*TASK REQUIREMENTS:*
[A] Please quote the Gilmore Girls post word for word, starting with "Anyway, so as" and going on through "of Gilmore Girls.".
[B] Extend the Gilmore Girls post past its final line.

*DOCUMENT TEXT:*

■ ■ ■ ■ ■ ■ ■

Anyway, so as I said – Kung Fu Panda ended and I tuned into ABC Family for a moment.  And there it was – a commercial for a new, yes, NEW, season of Gilmore Girls.

Well, for fucks sake!  I’m not sure I would have put the time into watching this show if it didn’t have an end.  Again, it’s not my favorite show.  I’m just sucked in now, waiting for the end to arrive.  It’s sorta like that relationship you have with a friend who, you know that you have grown apart and you know that you don’t have much in common anymore and you know that the circumstances are such that you’re unlikely to get any closer any time soon but you can’t break it off yet because she’s getting married soon and you’re in the wedding.  So you have to wait until a safe amount of time after the wedding to end the friendship.

C’mon – I know you know what I mean.

■ ■ ■ ■ ■ ■ ■

*EXTRACTED DATA:*

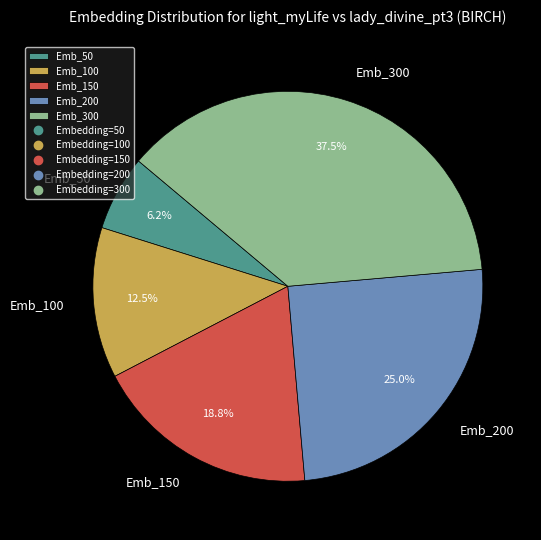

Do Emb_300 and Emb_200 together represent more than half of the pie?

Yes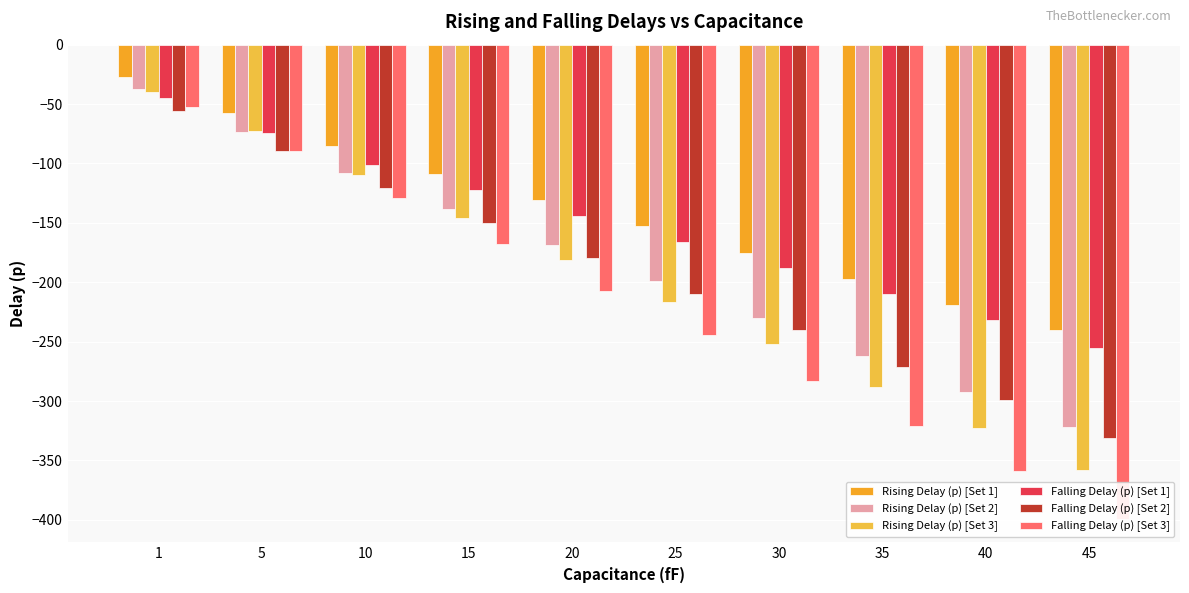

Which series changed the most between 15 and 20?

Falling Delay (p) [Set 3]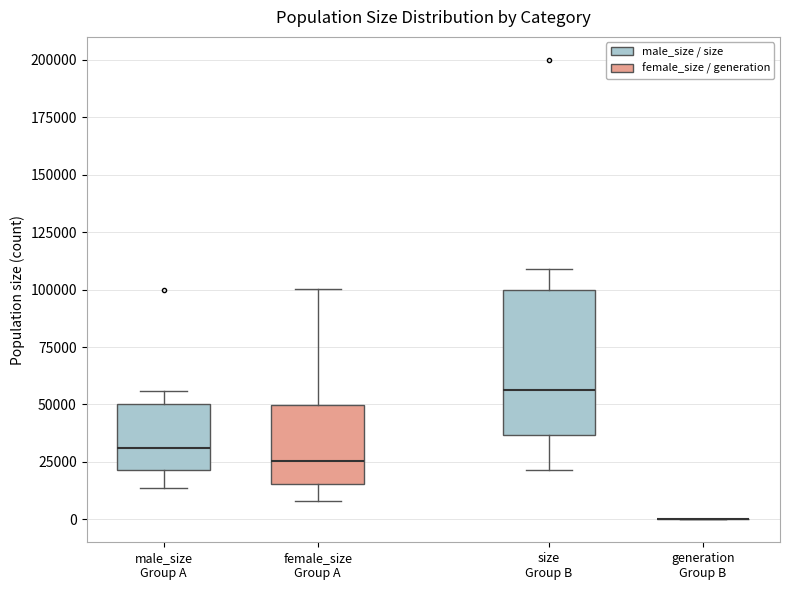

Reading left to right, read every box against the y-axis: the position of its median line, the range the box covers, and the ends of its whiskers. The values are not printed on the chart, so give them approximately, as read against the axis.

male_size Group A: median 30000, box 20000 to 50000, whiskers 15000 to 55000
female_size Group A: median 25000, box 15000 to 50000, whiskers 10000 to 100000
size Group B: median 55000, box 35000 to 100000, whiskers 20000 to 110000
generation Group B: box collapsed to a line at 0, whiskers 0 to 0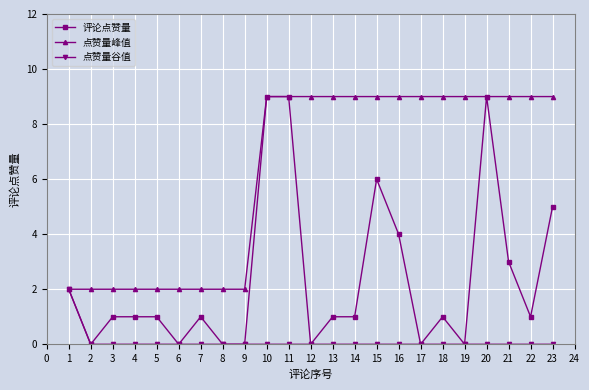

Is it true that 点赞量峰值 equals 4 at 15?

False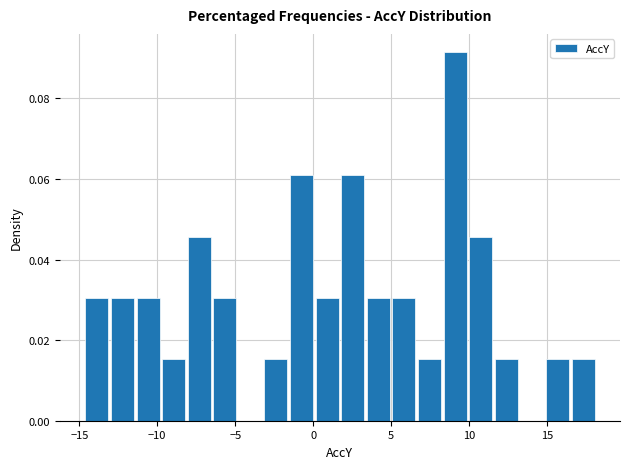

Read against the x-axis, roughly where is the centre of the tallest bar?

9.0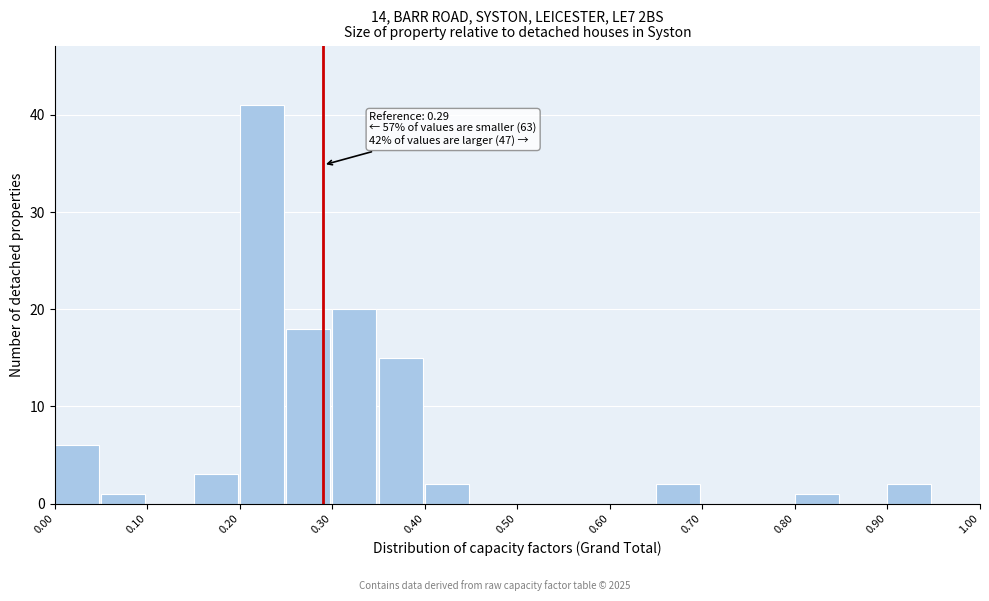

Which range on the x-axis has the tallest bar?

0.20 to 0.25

■ ■ ■ ■ ■ ■ ■

*RESULTS IN ORDER:*
[A]
Anyway, so as I said – Kung Fu Panda ended and I tuned into ABC Family for a moment.  And there it was – a commercial for a new, yes, NEW, season of Gilmore Girls.

[B]
Anyway, this is where I was with Lorelai and Rory Gilmore.  I’ve been waiting to end the relationship.  But then these bastards go and throw in another season!!  What the fuck?!  So now, instead of being very close to the end of this TV relationship, I’m in for another several months at least.  It’s like now, that friend I referenced before is pregnant and you don’t want to be the friend who dropped a friend because she’s pregnant when, of course, it’s not the pregnancy that is leading to the break up.  It’s that you don’t have much in common anymore and you’ve drifted apart and, tho no bad guy, it’s time to end this thing before there is a bad guy.

Don’t look at me that way.  I know you know what I mean.

Whatever.  But I swear, if it goes into an eighth season, I’m out.  I don’t care what’s going on.  I don’t care if Lorelai and Christopher get back together and Rory finally dumps that awful blonde boyfriend of hers and rekindles her relationship with Jess, played by the handsome Heroes hero Milo Ventimiglia.  I just don’t care.  I’m out!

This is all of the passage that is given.